*** Raw data ***

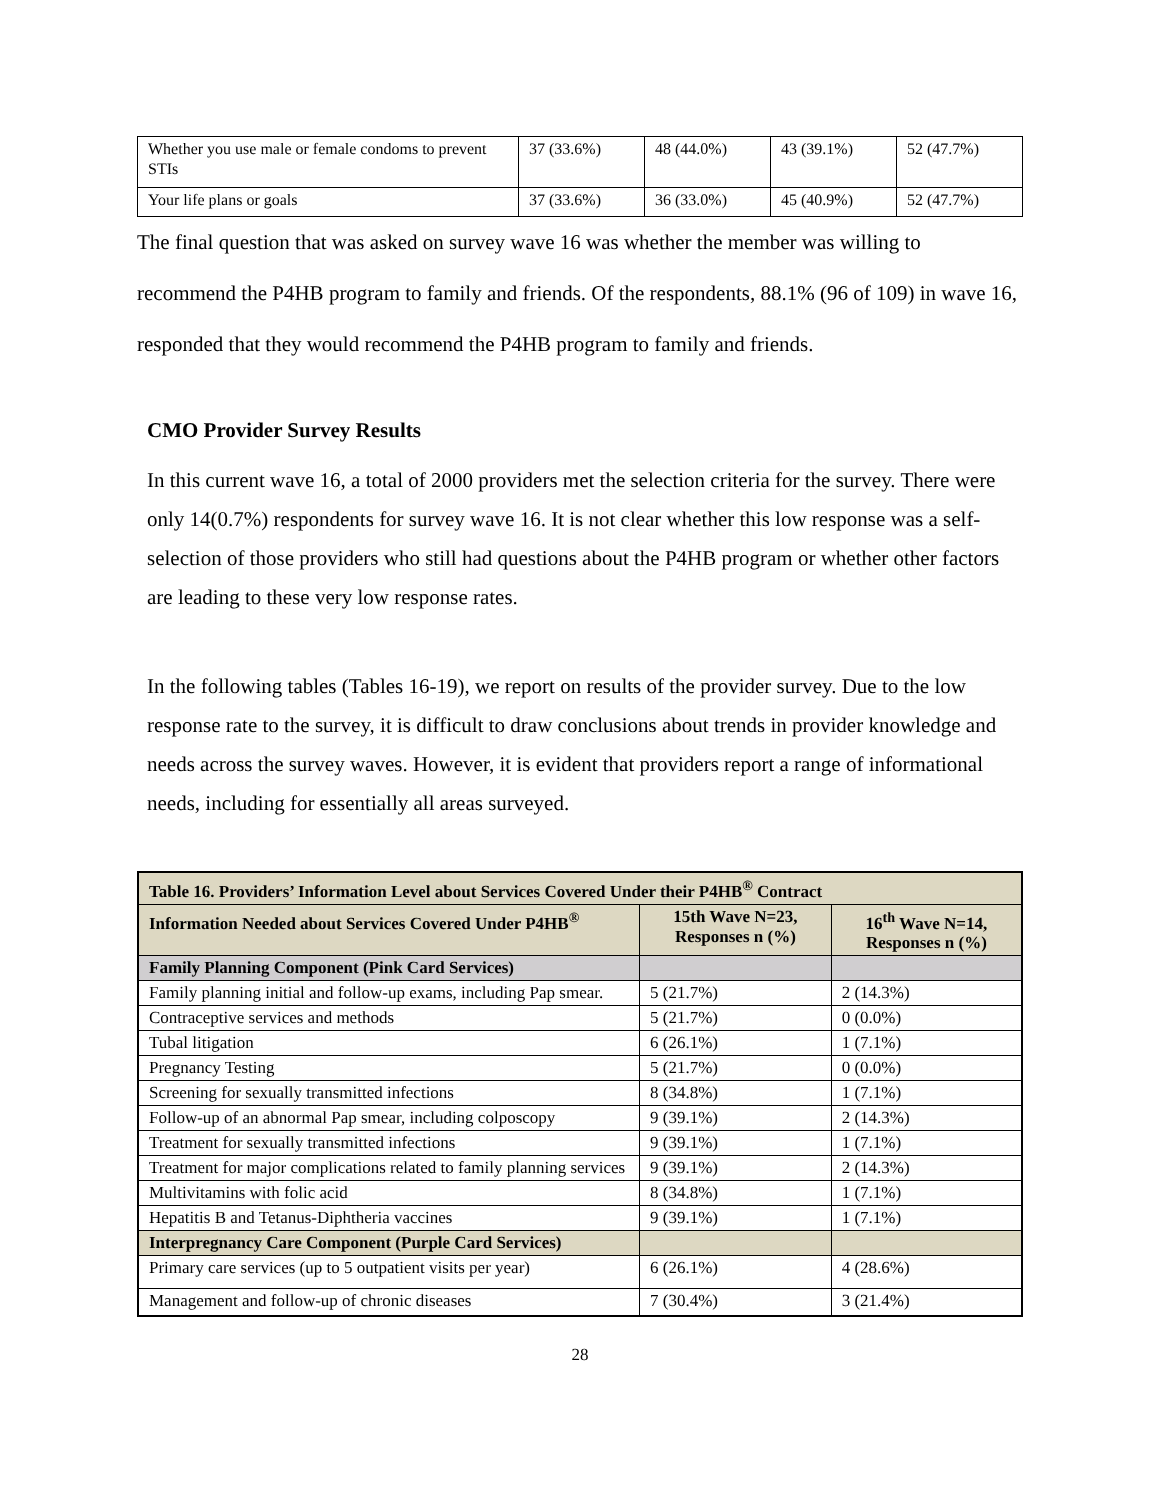| Whether you use male or female condoms to prevent STIs | 37 (33.6%) | 48 (44.0%) | 43 (39.1%) | 52 (47.7%) |
| Your life plans or goals | 37 (33.6%) | 36 (33.0%) | 45 (40.9%) | 52 (47.7%) |
The final question that was asked on survey wave 16 was whether the member was willing to recommend the P4HB program to family and friends. Of the respondents, 88.1% (96 of 109) in wave 16, responded that they would recommend the P4HB program to family and friends.
CMO Provider Survey Results
In this current wave 16, a total of 2000 providers met the selection criteria for the survey. There were only 14(0.7%) respondents for survey wave 16. It is not clear whether this low response was a self-selection of those providers who still had questions about the P4HB program or whether other factors are leading to these very low response rates.
In the following tables (Tables 16-19), we report on results of the provider survey. Due to the low response rate to the survey, it is difficult to draw conclusions about trends in provider knowledge and needs across the survey waves. However, it is evident that providers report a range of informational needs, including for essentially all areas surveyed.
| Table 16. Providers’ Information Level about Services Covered Under their P4HB<sup>®</sup> Contract | | |
| --- | --- | --- |
| Information Needed about Services Covered Under P4HB<sup>®</sup> | 15th Wave N=23, Responses n (%) | 16<sup>th</sup> Wave N=14, Responses n (%) |
| Family Planning Component (Pink Card Services) | | |
| Family planning initial and follow-up exams, including Pap smear. | 5 (21.7%) | 2 (14.3%) |
| Contraceptive services and methods | 5 (21.7%) | 0 (0.0%) |
| Tubal litigation | 6 (26.1%) | 1 (7.1%) |
| Pregnancy Testing | 5 (21.7%) | 0 (0.0%) |
| Screening for sexually transmitted infections | 8 (34.8%) | 1 (7.1%) |
| Follow-up of an abnormal Pap smear, including colposcopy | 9 (39.1%) | 2 (14.3%) |
| Treatment for sexually transmitted infections | 9 (39.1%) | 1 (7.1%) |
| Treatment for major complications related to family planning services | 9 (39.1%) | 2 (14.3%) |
| Multivitamins with folic acid | 8 (34.8%) | 1 (7.1%) |
| Hepatitis B and Tetanus-Diphtheria vaccines | 9 (39.1%) | 1 (7.1%) |
| Interpregnancy Care Component (Purple Card Services) | | |
| Primary care services (up to 5 outpatient visits per year) | 6 (26.1%) | 4 (28.6%) |
| Management and follow-up of chronic diseases | 7 (30.4%) | 3 (21.4%) |
28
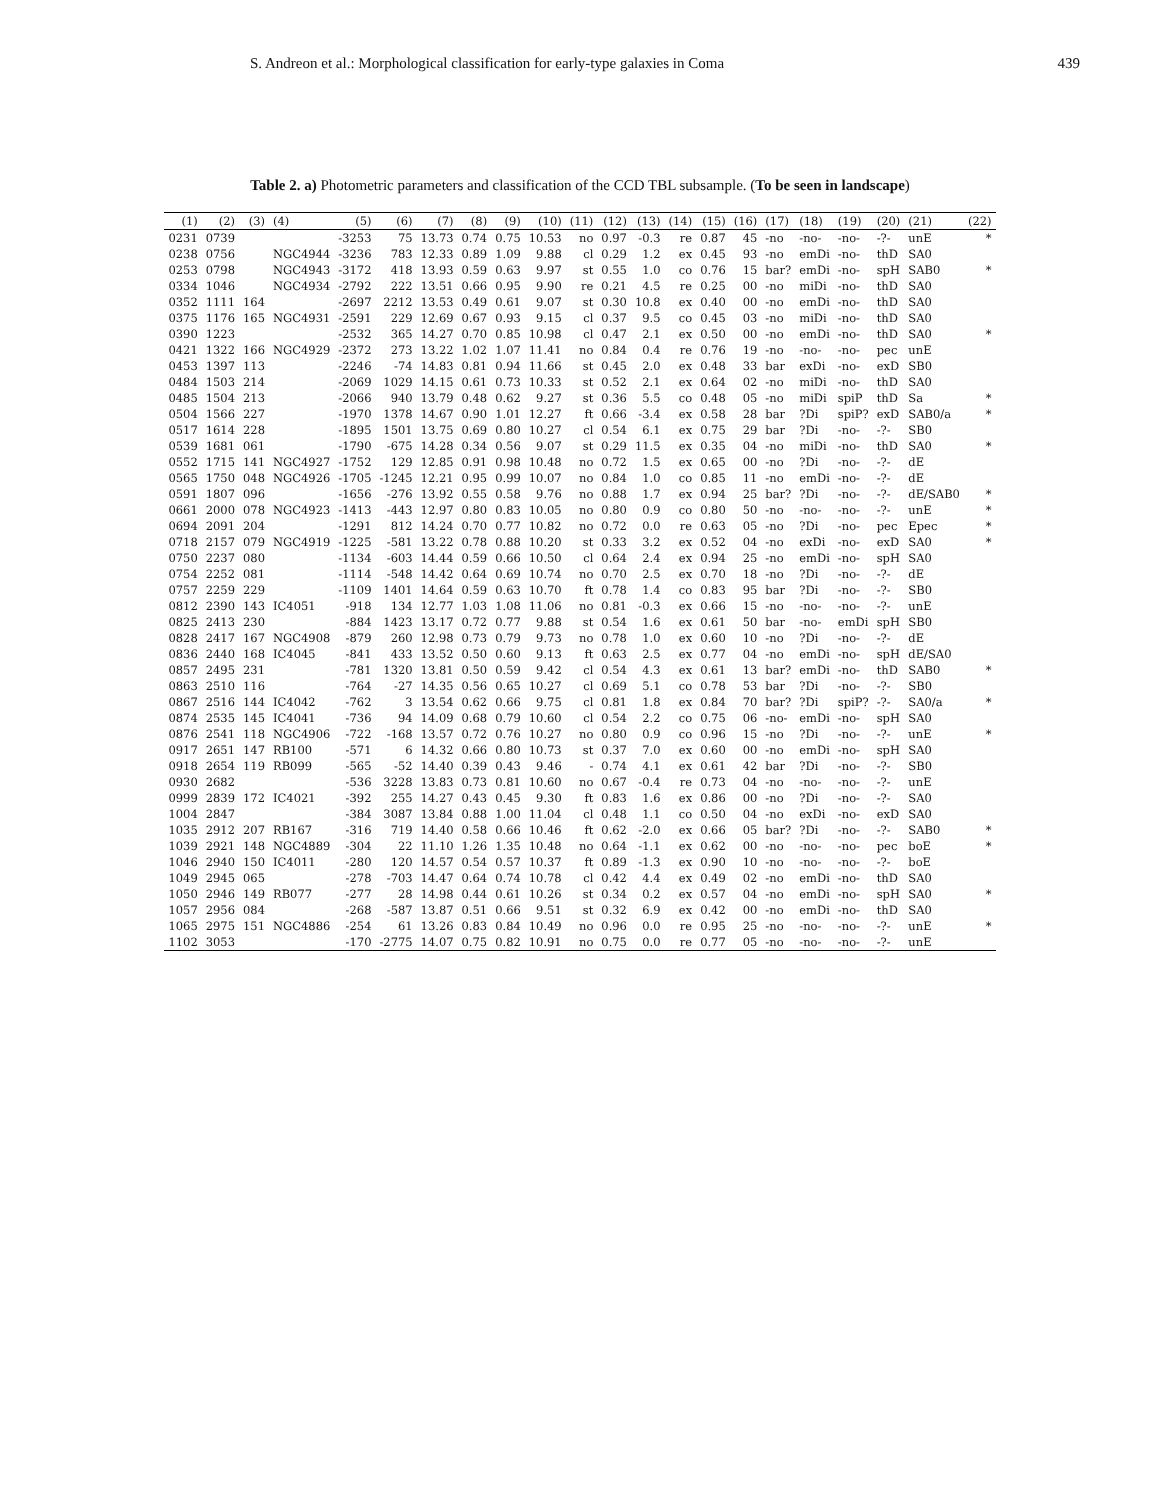S. Andreon et al.: Morphological classification for early-type galaxies in Coma 439
Table 2. a) Photometric parameters and classification of the CCD TBL subsample. (To be seen in landscape)
| (1) | (2) | (3) | (4) | (5) | (6) | (7) | (8) | (9) | (10) | (11) | (12) | (13) | (14) | (15) | (16) | (17) | (18) | (19) | (20) | (21) | (22) |
| --- | --- | --- | --- | --- | --- | --- | --- | --- | --- | --- | --- | --- | --- | --- | --- | --- | --- | --- | --- | --- | --- |
| 0231 | 0739 | | | -3253 | 75 | 13.73 | 0.74 | 0.75 | 10.53 | no | 0.97 | -0.3 | re | 0.87 | 45 | -no | -no- | -no- | -?- | unE | * |
| 0238 | 0756 | | NGC4944 | -3236 | 783 | 12.33 | 0.89 | 1.09 | 9.88 | cl | 0.29 | 1.2 | ex | 0.45 | 93 | -no | emDi | -no- | thD | SA0 | |
| 0253 | 0798 | | NGC4943 | -3172 | 418 | 13.93 | 0.59 | 0.63 | 9.97 | st | 0.55 | 1.0 | co | 0.76 | 15 | bar? | emDi | -no- | spH | SAB0 | * |
| 0334 | 1046 | | NGC4934 | -2792 | 222 | 13.51 | 0.66 | 0.95 | 9.90 | re | 0.21 | 4.5 | re | 0.25 | 00 | -no | miDi | -no- | thD | SA0 | |
| 0352 | 1111 | 164 | | -2697 | 2212 | 13.53 | 0.49 | 0.61 | 9.07 | st | 0.30 | 10.8 | ex | 0.40 | 00 | -no | emDi | -no- | thD | SA0 | |
| 0375 | 1176 | 165 | NGC4931 | -2591 | 229 | 12.69 | 0.67 | 0.93 | 9.15 | cl | 0.37 | 9.5 | co | 0.45 | 03 | -no | miDi | -no- | thD | SA0 | |
| 0390 | 1223 | | | -2532 | 365 | 14.27 | 0.70 | 0.85 | 10.98 | cl | 0.47 | 2.1 | ex | 0.50 | 00 | -no | emDi | -no- | thD | SA0 | * |
| 0421 | 1322 | 166 | NGC4929 | -2372 | 273 | 13.22 | 1.02 | 1.07 | 11.41 | no | 0.84 | 0.4 | re | 0.76 | 19 | -no | -no- | -no- | pec | unE | |
| 0453 | 1397 | 113 | | -2246 | -74 | 14.83 | 0.81 | 0.94 | 11.66 | st | 0.45 | 2.0 | ex | 0.48 | 33 | bar | exDi | -no- | exD | SB0 | |
| 0484 | 1503 | 214 | | -2069 | 1029 | 14.15 | 0.61 | 0.73 | 10.33 | st | 0.52 | 2.1 | ex | 0.64 | 02 | -no | miDi | -no- | thD | SA0 | |
| 0485 | 1504 | 213 | | -2066 | 940 | 13.79 | 0.48 | 0.62 | 9.27 | st | 0.36 | 5.5 | co | 0.48 | 05 | -no | miDi | spiP | thD | Sa | * |
| 0504 | 1566 | 227 | | -1970 | 1378 | 14.67 | 0.90 | 1.01 | 12.27 | ft | 0.66 | -3.4 | ex | 0.58 | 28 | bar | ?Di | spiP? | exD | SAB0/a | * |
| 0517 | 1614 | 228 | | -1895 | 1501 | 13.75 | 0.69 | 0.80 | 10.27 | cl | 0.54 | 6.1 | ex | 0.75 | 29 | bar | ?Di | -no- | -?- | SB0 | |
| 0539 | 1681 | 061 | | -1790 | -675 | 14.28 | 0.34 | 0.56 | 9.07 | st | 0.29 | 11.5 | ex | 0.35 | 04 | -no | miDi | -no- | thD | SA0 | * |
| 0552 | 1715 | 141 | NGC4927 | -1752 | 129 | 12.85 | 0.91 | 0.98 | 10.48 | no | 0.72 | 1.5 | ex | 0.65 | 00 | -no | ?Di | -no- | -?- | dE | |
| 0565 | 1750 | 048 | NGC4926 | -1705 | -1245 | 12.21 | 0.95 | 0.99 | 10.07 | no | 0.84 | 1.0 | co | 0.85 | 11 | -no | emDi | -no- | -?- | dE | |
| 0591 | 1807 | 096 | | -1656 | -276 | 13.92 | 0.55 | 0.58 | 9.76 | no | 0.88 | 1.7 | ex | 0.94 | 25 | bar? | ?Di | -no- | -?- | dE/SAB0 | * |
| 0661 | 2000 | 078 | NGC4923 | -1413 | -443 | 12.97 | 0.80 | 0.83 | 10.05 | no | 0.80 | 0.9 | co | 0.80 | 50 | -no | -no- | -no- | -?- | unE | * |
| 0694 | 2091 | 204 | | -1291 | 812 | 14.24 | 0.70 | 0.77 | 10.82 | no | 0.72 | 0.0 | re | 0.63 | 05 | -no | ?Di | -no- | pec | Epec | * |
| 0718 | 2157 | 079 | NGC4919 | -1225 | -581 | 13.22 | 0.78 | 0.88 | 10.20 | st | 0.33 | 3.2 | ex | 0.52 | 04 | -no | exDi | -no- | exD | SA0 | * |
| 0750 | 2237 | 080 | | -1134 | -603 | 14.44 | 0.59 | 0.66 | 10.50 | cl | 0.64 | 2.4 | ex | 0.94 | 25 | -no | emDi | -no- | spH | SA0 | |
| 0754 | 2252 | 081 | | -1114 | -548 | 14.42 | 0.64 | 0.69 | 10.74 | no | 0.70 | 2.5 | ex | 0.70 | 18 | -no | ?Di | -no- | -?- | dE | |
| 0757 | 2259 | 229 | | -1109 | 1401 | 14.64 | 0.59 | 0.63 | 10.70 | ft | 0.78 | 1.4 | co | 0.83 | 95 | bar | ?Di | -no- | -?- | SB0 | |
| 0812 | 2390 | 143 | IC4051 | -918 | 134 | 12.77 | 1.03 | 1.08 | 11.06 | no | 0.81 | -0.3 | ex | 0.66 | 15 | -no | -no- | -no- | -?- | unE | |
| 0825 | 2413 | 230 | | -884 | 1423 | 13.17 | 0.72 | 0.77 | 9.88 | st | 0.54 | 1.6 | ex | 0.61 | 50 | bar | -no- | emDi | spH | SB0 | |
| 0828 | 2417 | 167 | NGC4908 | -879 | 260 | 12.98 | 0.73 | 0.79 | 9.73 | no | 0.78 | 1.0 | ex | 0.60 | 10 | -no | ?Di | -no- | -?- | dE | |
| 0836 | 2440 | 168 | IC4045 | -841 | 433 | 13.52 | 0.50 | 0.60 | 9.13 | ft | 0.63 | 2.5 | ex | 0.77 | 04 | -no | emDi | -no- | spH | dE/SA0 | |
| 0857 | 2495 | 231 | | -781 | 1320 | 13.81 | 0.50 | 0.59 | 9.42 | cl | 0.54 | 4.3 | ex | 0.61 | 13 | bar? | emDi | -no- | thD | SAB0 | * |
| 0863 | 2510 | 116 | | -764 | -27 | 14.35 | 0.56 | 0.65 | 10.27 | cl | 0.69 | 5.1 | co | 0.78 | 53 | bar | ?Di | -no- | -?- | SB0 | |
| 0867 | 2516 | 144 | IC4042 | -762 | 3 | 13.54 | 0.62 | 0.66 | 9.75 | cl | 0.81 | 1.8 | ex | 0.84 | 70 | bar? | ?Di | spiP? | -?- | SA0/a | * |
| 0874 | 2535 | 145 | IC4041 | -736 | 94 | 14.09 | 0.68 | 0.79 | 10.60 | cl | 0.54 | 2.2 | co | 0.75 | 06 | -no- | emDi | -no- | spH | SA0 | |
| 0876 | 2541 | 118 | NGC4906 | -722 | -168 | 13.57 | 0.72 | 0.76 | 10.27 | no | 0.80 | 0.9 | co | 0.96 | 15 | -no | ?Di | -no- | -?- | unE | * |
| 0917 | 2651 | 147 | RB100 | -571 | 6 | 14.32 | 0.66 | 0.80 | 10.73 | st | 0.37 | 7.0 | ex | 0.60 | 00 | -no | emDi | -no- | spH | SA0 | |
| 0918 | 2654 | 119 | RB099 | -565 | -52 | 14.40 | 0.39 | 0.43 | 9.46 | - | 0.74 | 4.1 | ex | 0.61 | 42 | bar | ?Di | -no- | -?- | SB0 | |
| 0930 | 2682 | | | -536 | 3228 | 13.83 | 0.73 | 0.81 | 10.60 | no | 0.67 | -0.4 | re | 0.73 | 04 | -no | -no- | -no- | -?- | unE | |
| 0999 | 2839 | 172 | IC4021 | -392 | 255 | 14.27 | 0.43 | 0.45 | 9.30 | ft | 0.83 | 1.6 | ex | 0.86 | 00 | -no | ?Di | -no- | -?- | SA0 | |
| 1004 | 2847 | | | -384 | 3087 | 13.84 | 0.88 | 1.00 | 11.04 | cl | 0.48 | 1.1 | co | 0.50 | 04 | -no | exDi | -no- | exD | SA0 | |
| 1035 | 2912 | 207 | RB167 | -316 | 719 | 14.40 | 0.58 | 0.66 | 10.46 | ft | 0.62 | -2.0 | ex | 0.66 | 05 | bar? | ?Di | -no- | -?- | SAB0 | * |
| 1039 | 2921 | 148 | NGC4889 | -304 | 22 | 11.10 | 1.26 | 1.35 | 10.48 | no | 0.64 | -1.1 | ex | 0.62 | 00 | -no | -no- | -no- | pec | boE | * |
| 1046 | 2940 | 150 | IC4011 | -280 | 120 | 14.57 | 0.54 | 0.57 | 10.37 | ft | 0.89 | -1.3 | ex | 0.90 | 10 | -no | -no- | -no- | -?- | boE | |
| 1049 | 2945 | 065 | | -278 | -703 | 14.47 | 0.64 | 0.74 | 10.78 | cl | 0.42 | 4.4 | ex | 0.49 | 02 | -no | emDi | -no- | thD | SA0 | |
| 1050 | 2946 | 149 | RB077 | -277 | 28 | 14.98 | 0.44 | 0.61 | 10.26 | st | 0.34 | 0.2 | ex | 0.57 | 04 | -no | emDi | -no- | spH | SA0 | * |
| 1057 | 2956 | 084 | | -268 | -587 | 13.87 | 0.51 | 0.66 | 9.51 | st | 0.32 | 6.9 | ex | 0.42 | 00 | -no | emDi | -no- | thD | SA0 | |
| 1065 | 2975 | 151 | NGC4886 | -254 | 61 | 13.26 | 0.83 | 0.84 | 10.49 | no | 0.96 | 0.0 | re | 0.95 | 25 | -no | -no- | -no- | -?- | unE | * |
| 1102 | 3053 | | | -170 | -2775 | 14.07 | 0.75 | 0.82 | 10.91 | no | 0.75 | 0.0 | re | 0.77 | 05 | -no | -no- | -no- | -?- | unE | |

***

| What the task requires |
Beginning with the first line of the entries above, repeat each line word for word until the line with "Testing | 5 (21.7%) | 0 (0.0%) |" has been given too. Omit the pictures.

| Solution |
| Whether you use male or female condoms to prevent STIs | 37 (33.6%) | 48 (44.0%) | 43 (39.1%) | 52 (47.7%) |
| Your life plans or goals | 37 (33.6%) | 36 (33.0%) | 45 (40.9%) | 52 (47.7%) |
The final question that was asked on survey wave 16 was whether the member was willing to recommend the P4HB program to family and friends. Of the respondents, 88.1% (96 of 109) in wave 16, responded that they would recommend the P4HB program to family and friends.
CMO Provider Survey Results
In this current wave 16, a total of 2000 providers met the selection criteria for the survey. There were only 14(0.7%) respondents for survey wave 16. It is not clear whether this low response was a self-selection of those providers who still had questions about the P4HB program or whether other factors are leading to these very low response rates.
In the following tables (Tables 16-19), we report on results of the provider survey. Due to the low response rate to the survey, it is difficult to draw conclusions about trends in provider knowledge and needs across the survey waves. However, it is evident that providers report a range of informational needs, including for essentially all areas surveyed.
| Table 16. Providers’ Information Level about Services Covered Under their P4HB<sup>®</sup> Contract | | |
| --- | --- | --- |
| Information Needed about Services Covered Under P4HB<sup>®</sup> | 15th Wave N=23, Responses n (%) | 16<sup>th</sup> Wave N=14, Responses n (%) |
| Family Planning Component (Pink Card Services) | | |
| Family planning initial and follow-up exams, including Pap smear. | 5 (21.7%) | 2 (14.3%) |
| Contraceptive services and methods | 5 (21.7%) | 0 (0.0%) |
| Tubal litigation | 6 (26.1%) | 1 (7.1%) |
| Pregnancy Testing | 5 (21.7%) | 0 (0.0%) |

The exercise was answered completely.